I am a fan of Bridgewater and feel pressured into ranking him this low, but I'll humor my editors for a week before he starts rising. In the meantime, here are some numbers from Teddy's disappointing year in Carolina: 17th in QBR, 24th in PFF (for QBs taking 50 percent of snaps) and 19th in DVOA. He's a lot closer to league average than he's given credit for, and he has an incredible amount of talent around him in Denver.

Rank
29
Jalen Hurts
Philadelphia Eagles · Year 2

2020 stats: 15 games | 52.0 pct | 1,061 pass yds | 7.2 ypa | 6 pass TD | 4 INT | 354 rush yds | 3 rush TD | 2 fumbles lost


I'll take the potential promise of a young, relatively unproven starter like Hurts over a few of the known quantities ranked below.
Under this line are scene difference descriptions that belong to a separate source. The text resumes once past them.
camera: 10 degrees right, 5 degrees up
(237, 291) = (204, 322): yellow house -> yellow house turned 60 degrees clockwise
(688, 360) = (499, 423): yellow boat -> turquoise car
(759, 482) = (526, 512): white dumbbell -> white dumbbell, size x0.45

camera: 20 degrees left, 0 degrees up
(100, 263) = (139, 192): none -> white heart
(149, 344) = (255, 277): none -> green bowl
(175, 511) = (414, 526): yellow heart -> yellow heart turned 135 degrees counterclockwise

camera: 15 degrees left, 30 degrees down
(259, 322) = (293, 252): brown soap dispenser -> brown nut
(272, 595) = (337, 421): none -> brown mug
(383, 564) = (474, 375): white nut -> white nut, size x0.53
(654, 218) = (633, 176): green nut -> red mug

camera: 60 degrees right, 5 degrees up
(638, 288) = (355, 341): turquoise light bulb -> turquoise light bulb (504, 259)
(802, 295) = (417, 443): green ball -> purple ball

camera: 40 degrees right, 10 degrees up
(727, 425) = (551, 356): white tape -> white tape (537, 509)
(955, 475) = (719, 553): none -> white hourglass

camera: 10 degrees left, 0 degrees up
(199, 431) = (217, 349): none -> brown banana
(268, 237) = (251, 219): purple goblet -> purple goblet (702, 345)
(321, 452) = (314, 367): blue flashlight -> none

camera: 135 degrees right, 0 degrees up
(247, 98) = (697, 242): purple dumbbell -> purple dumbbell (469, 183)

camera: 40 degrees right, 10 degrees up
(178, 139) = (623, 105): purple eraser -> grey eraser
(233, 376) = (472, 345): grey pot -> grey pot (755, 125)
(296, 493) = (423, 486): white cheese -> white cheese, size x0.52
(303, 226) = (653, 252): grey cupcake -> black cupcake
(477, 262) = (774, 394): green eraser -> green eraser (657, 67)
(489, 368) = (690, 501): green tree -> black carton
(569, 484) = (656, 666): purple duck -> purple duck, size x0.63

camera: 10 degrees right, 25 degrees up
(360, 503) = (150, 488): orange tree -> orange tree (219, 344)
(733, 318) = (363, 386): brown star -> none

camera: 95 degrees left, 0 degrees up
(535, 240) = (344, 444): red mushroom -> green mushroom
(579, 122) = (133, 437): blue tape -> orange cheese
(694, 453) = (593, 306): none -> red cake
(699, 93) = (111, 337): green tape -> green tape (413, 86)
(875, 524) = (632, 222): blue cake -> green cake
Hurts' running ability behind a great offensive line provides a high floor to his first full season as a starter.

Rank
30
Andy Dalton
Chicago Bears · Year 11

2020 stats: 11 games | 64.9 pct | 2,170 pass yds | 6.5 ypa | 14 pass TD | 8 INT | 114 rush yds | 0 rush TD | 1 fumble lost


He wasn't as bad as you remember in 2020. He was exactly what you'd expect operating behind one of the worst offensive lines in the league while working with explosive playmakers. He was Andy Dalton, rising and falling according to the situation around him. The situation around him in Chicago -- especially with regard to his offensive line and play-caller -- doesn't inspire confidence that he'll remain the starter for long. 

Rank
31
Tyrod Taylor
Houston Texans · Year 11

2020 stats: 2 games | 53.3 pct | 208 pass yds | 6.9 ypa | 0 pass TD | 0 INT | 7 rush yds | 0 rush TD | 0 fumbles lost


The difference between Taylor's upside now and his upside when he was starting in Buffalo (2014-17) probably comes down to his running ability. Back then, he was one of the best natural runners in football at the position. If he still has the juice in his legs at 32 years old, he could surprise with a few big plays while making minimal errors. 

Rank
32
Sam Darnold
Carolina Panthers · Year 4

2020 stats: 12 games | 59.6 pct | 2,208 pass yds | 6.1 ypa | 9 pass TD | 11 INT | 217 rush yds | 2 rush TD | 2 fumbles lost


There are Gase-ian reasons why Darnold struggled in New York. But any belief in his abilities is primarily based on college scouting reports that are now over three years old. Matt Rhule will undoubtedly help, but Darnold's preseason play didn't inspire confidence.